|Title||On the Bayesian treed multivariate Gaussian process with linear model of coregionalization|
|Publication Type||Journal Article|
|Year of Publication||2014|
|Authors||Konomi BA, Karagiannis G, Lin G|
|Journal||Journal of Statistical Planning and Inference|
|Type of Article||Journal Article dcm|
|Keywords||Bayesian treed Gaussian process, Linear model of coregionalization, Markov chain Monte Carlo, multivariate Gaussian process|
The Bayesian treed multivariate Gaussian process (BTMGP) and Bayesian treed Gaussian process (BTGP) provide straightforward mechanisms for emulating non-stationary multivariate computer codes that alleviate computational demands by fitting models locally. Here, we show that the existing BTMGP performs acceptably when the output variables are dependent but unsatisfactory when they are independent while the BTGP performs contrariwise. We develop the BTMGP with linear model of coregionalization (LMC) cross-covariance, an extension of the BTMGP, that gives satisfactory fitting compared to the other two emulators regardless of whether the output variables are locally dependent. The proposed BTMGP is able to locally model more complex and realistic cross-covariance functions.

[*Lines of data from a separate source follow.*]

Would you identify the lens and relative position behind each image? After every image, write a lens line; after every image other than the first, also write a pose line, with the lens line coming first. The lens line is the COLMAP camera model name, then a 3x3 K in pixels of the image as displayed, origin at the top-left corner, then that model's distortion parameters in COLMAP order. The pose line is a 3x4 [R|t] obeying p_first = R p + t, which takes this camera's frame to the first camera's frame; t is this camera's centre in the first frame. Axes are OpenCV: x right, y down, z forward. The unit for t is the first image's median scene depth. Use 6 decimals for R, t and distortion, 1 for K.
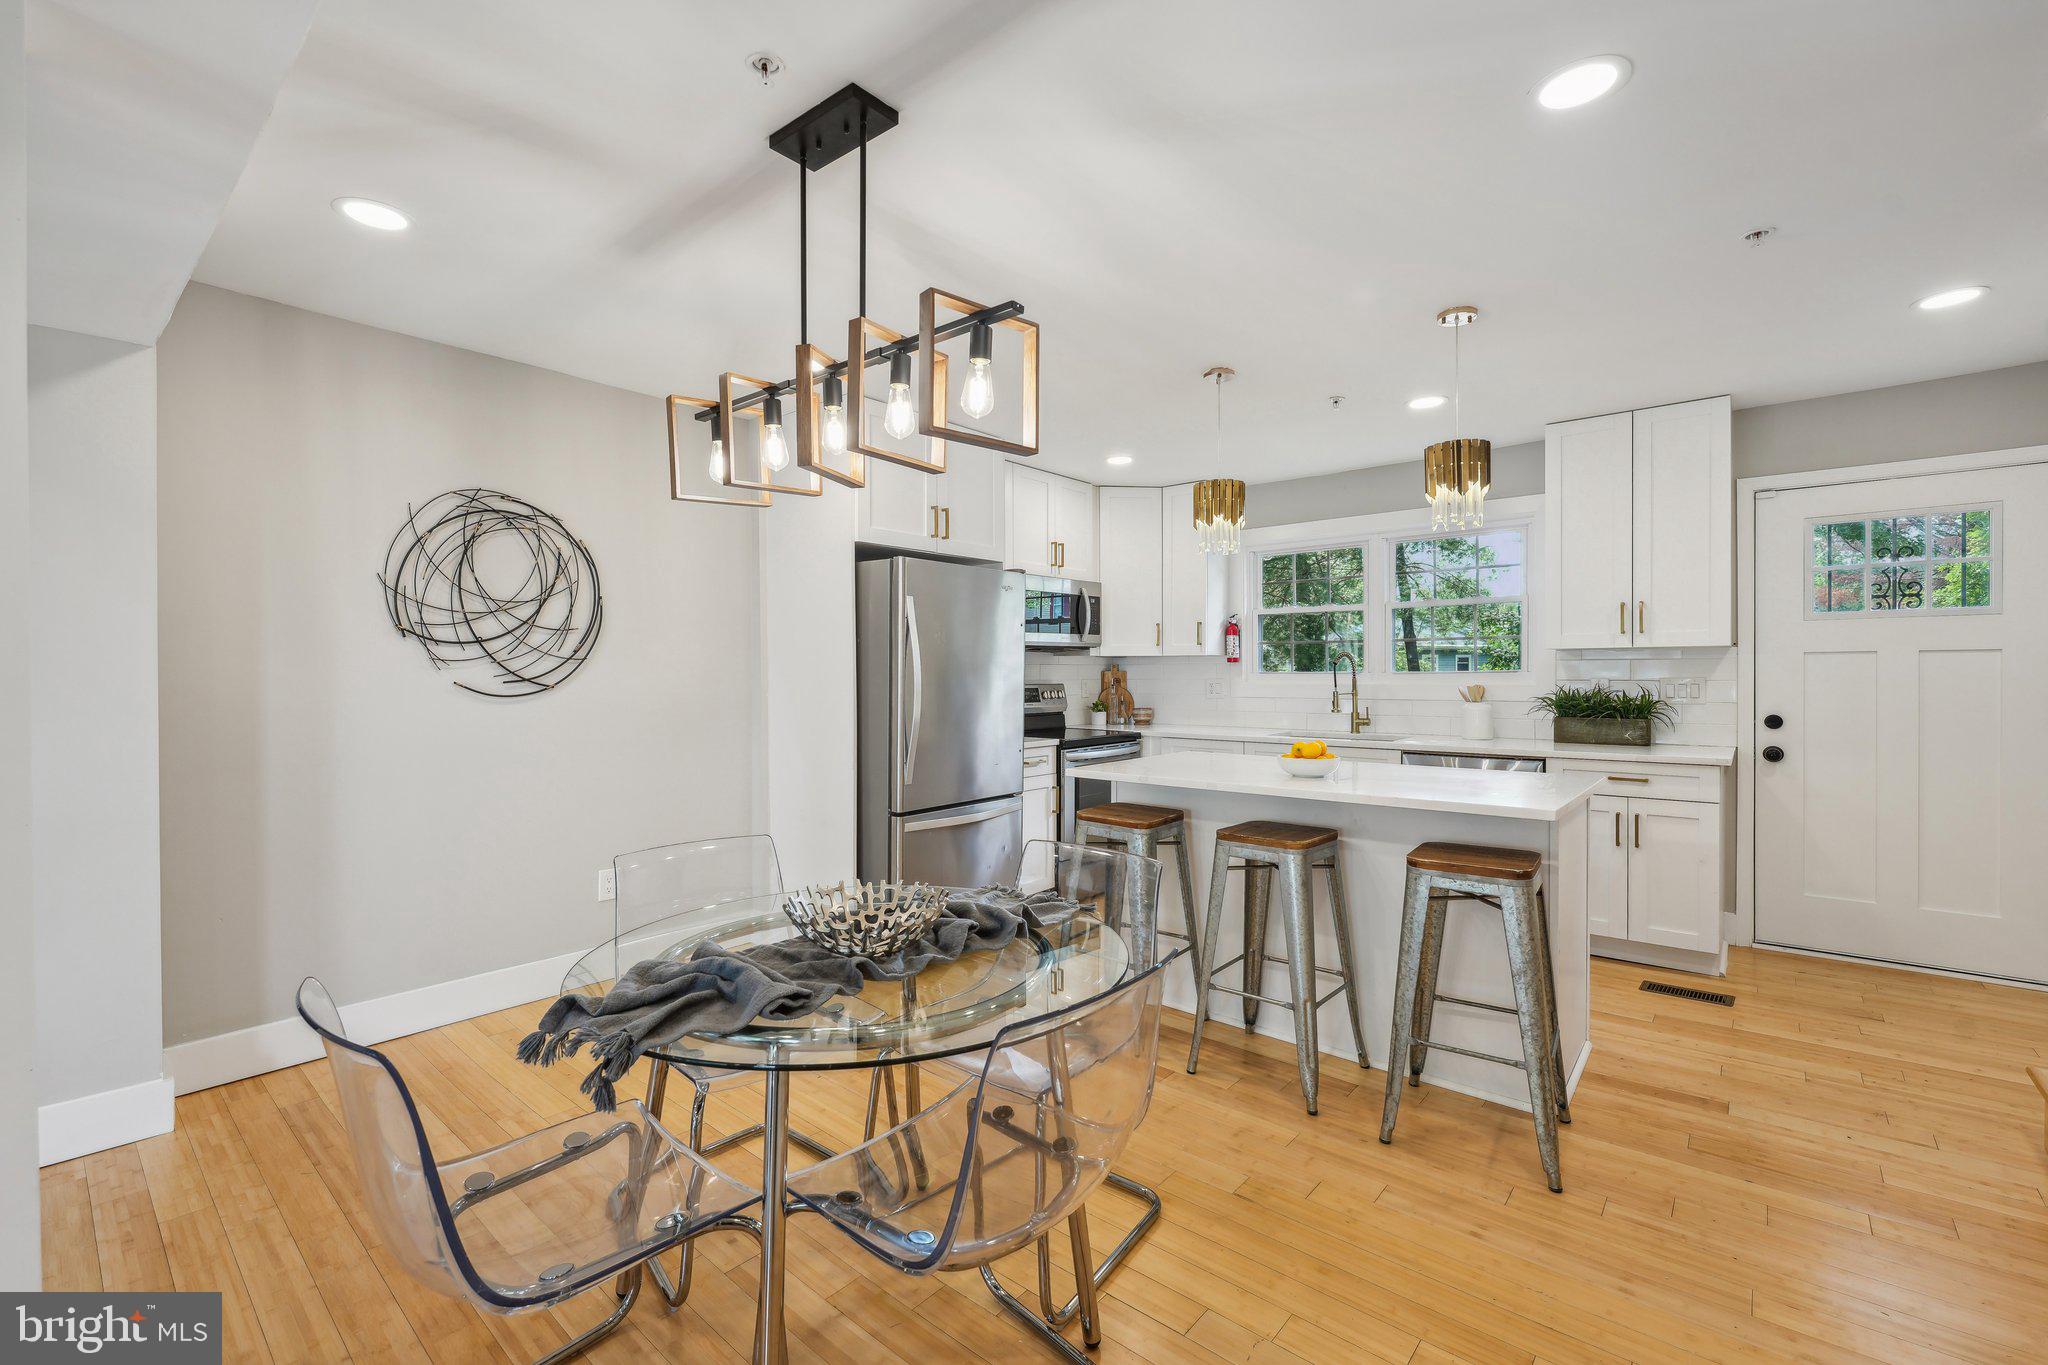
lens RADIAL K [[872.6, 0, 1024.0], [0, 872.6, 682.5], [0, 0, 1]] dist [0.000435, 0.000062]
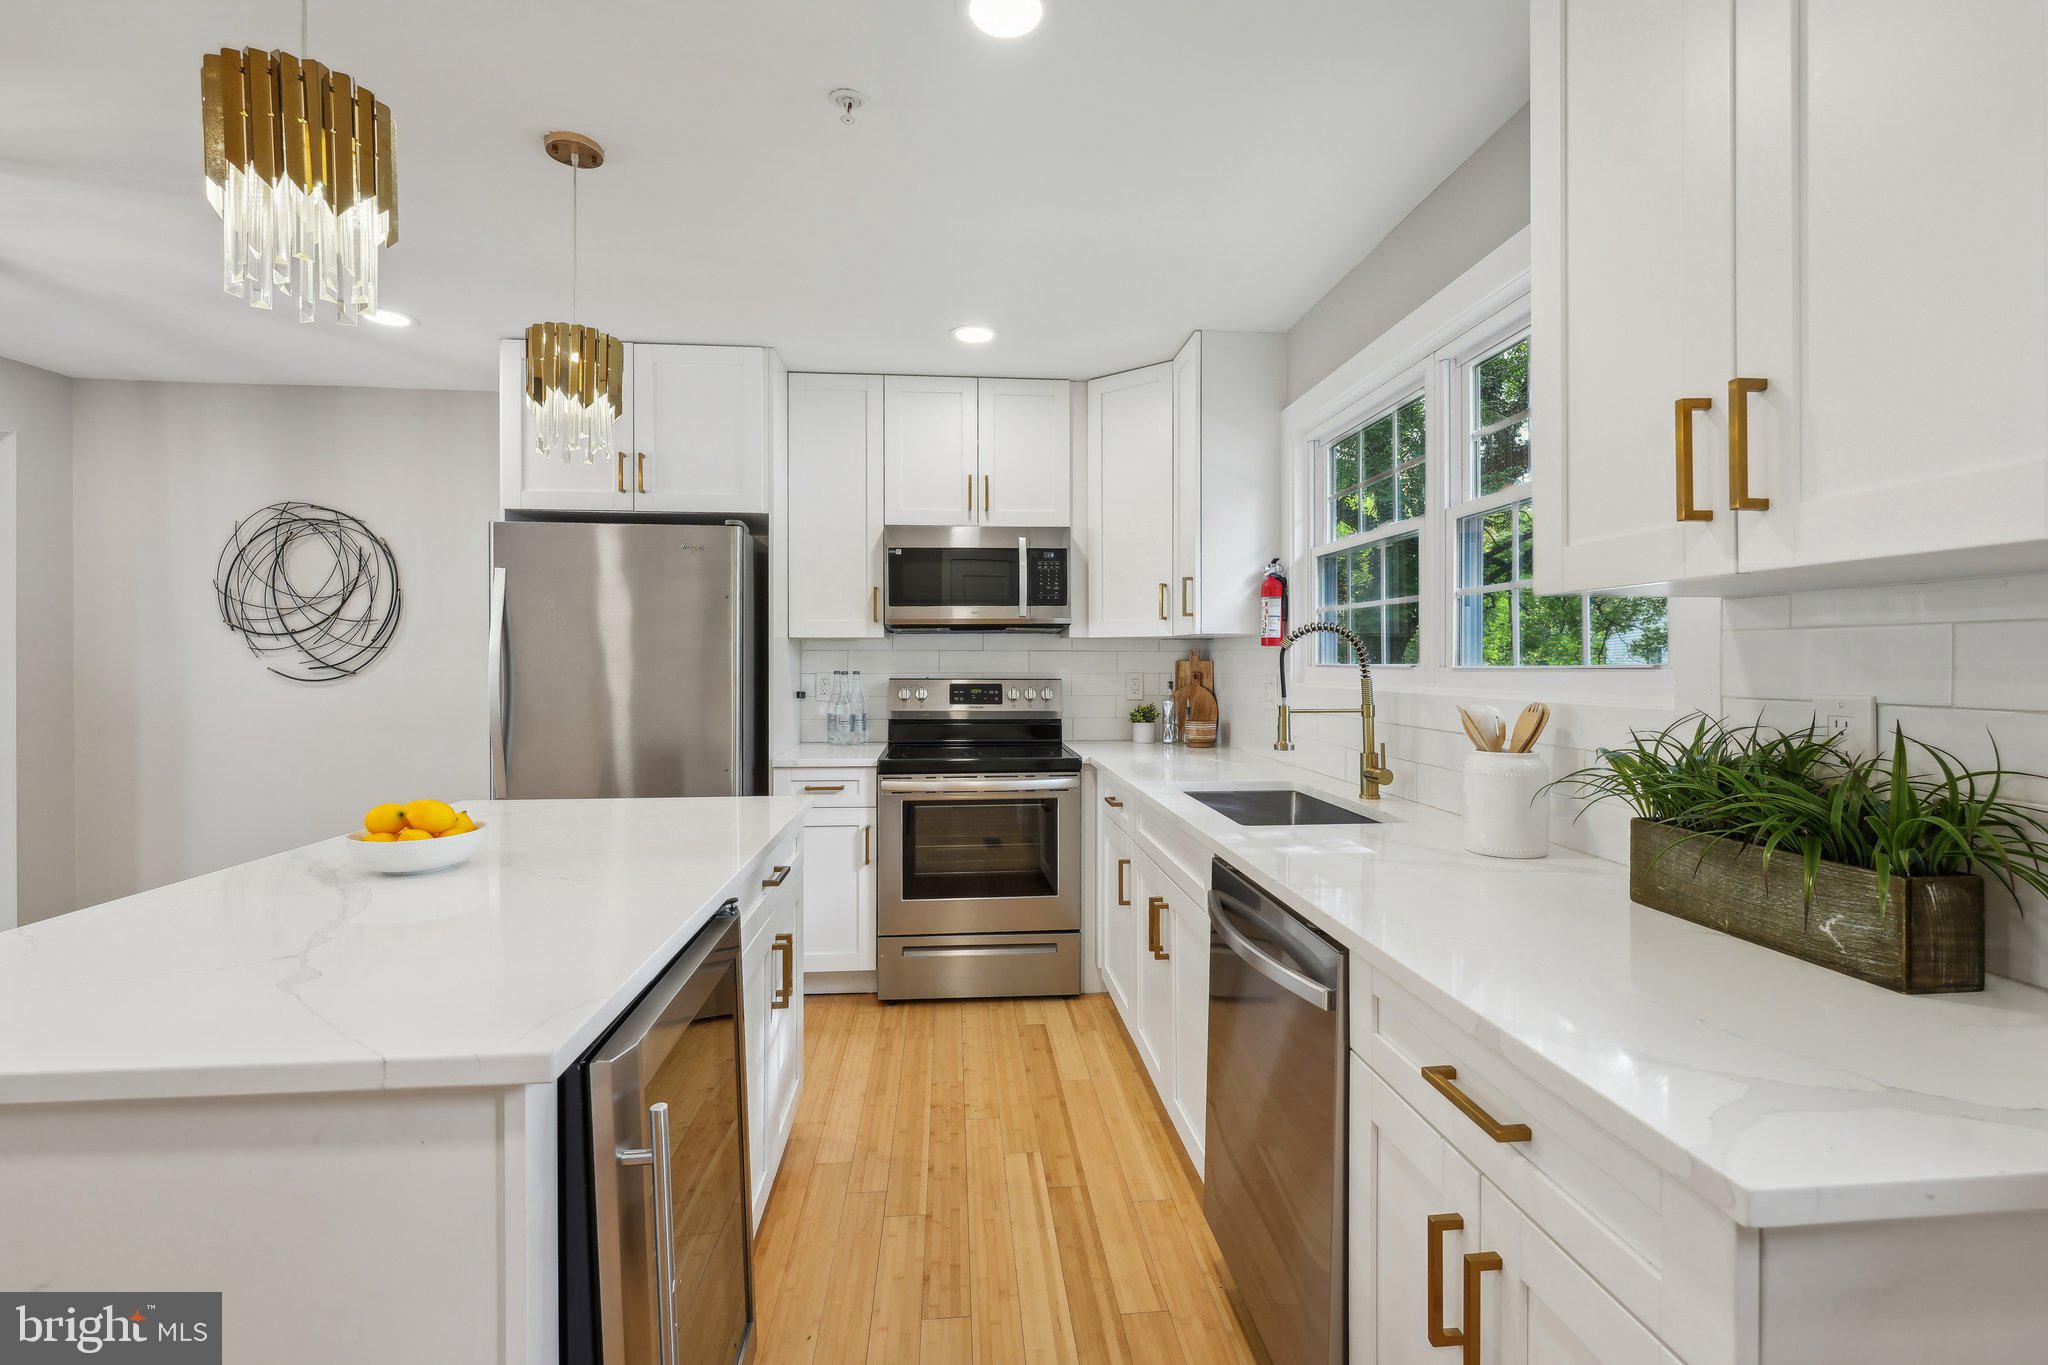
lens RADIAL K [[872.6, 0, 1024.0], [0, 872.6, 682.5], [0, 0, 1]] dist [0.000435, 0.000062]
pose [[0.714093, 0.022234, -0.699697, 0.876215], [-0.011301, 0.999731, 0.020235, -0.015340], [0.699959, -0.006542, 0.714153, 0.832129]]
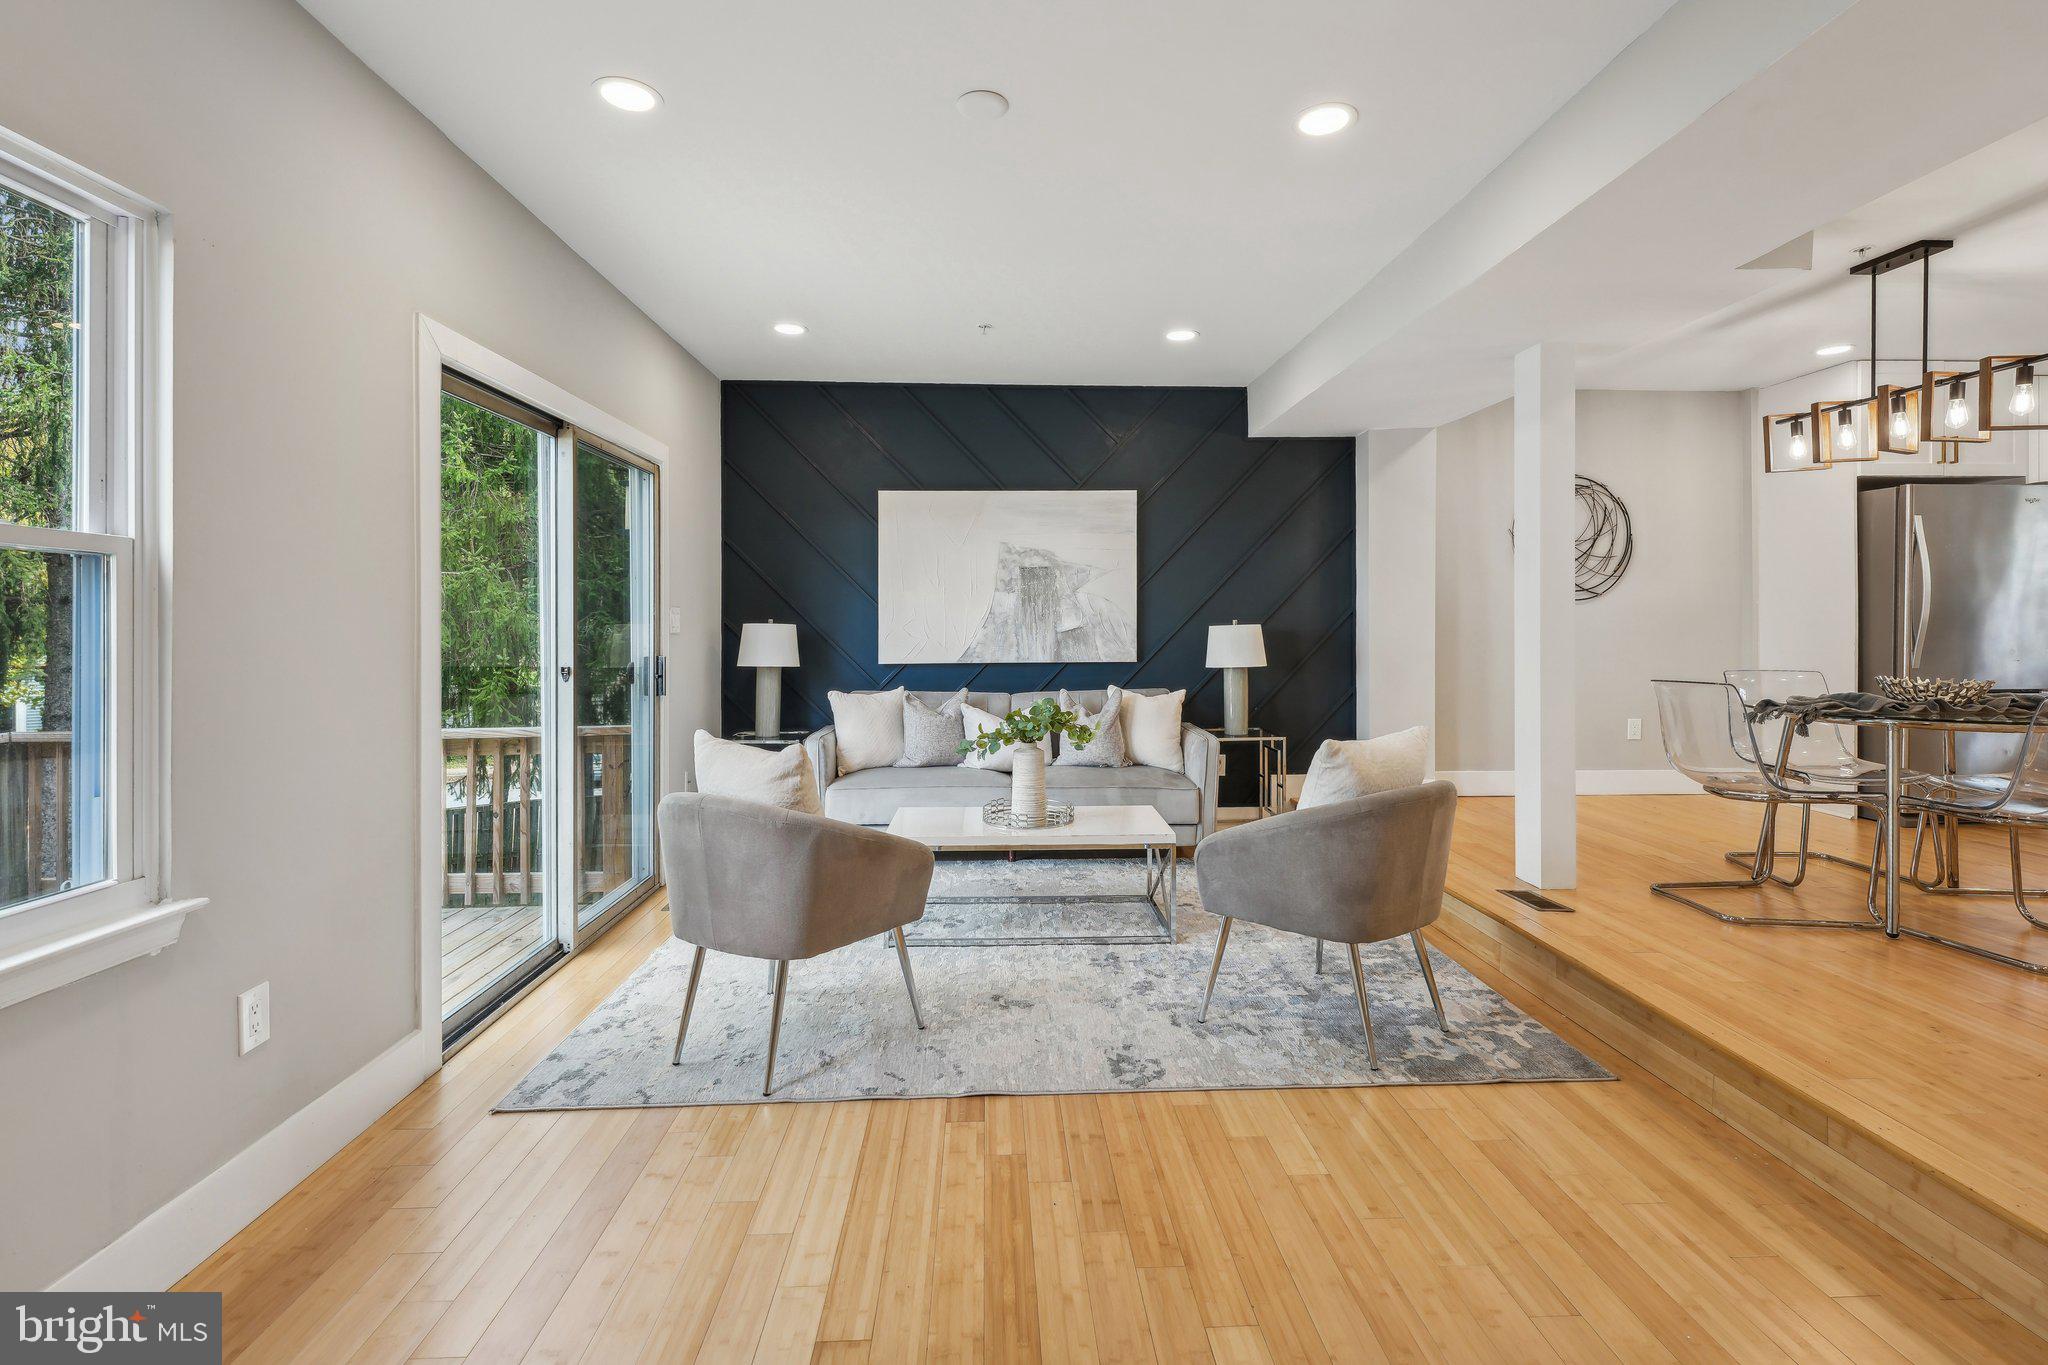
lens RADIAL K [[942.6, 0, 1022.2], [0, 942.6, 635.0], [0, 0, 1]] dist [0.002465, 0.000445]
pose [[0.676885, 0.009166, -0.736032, -0.004765], [-0.007858, 0.999955, 0.005226, 0.078532], [0.736047, 0.002246, 0.676926, -0.911345]]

The conditional representation of LMC in combination with the right choice of the prior distributions allow us to improve the MCMC mixing and invert smaller matrices in the Bayesian inference. We illustrate our empirical results and the performance of the proposed method through artificial examples, and one application to the multiphase flow in a full scale regenerator of a carbon capture unit.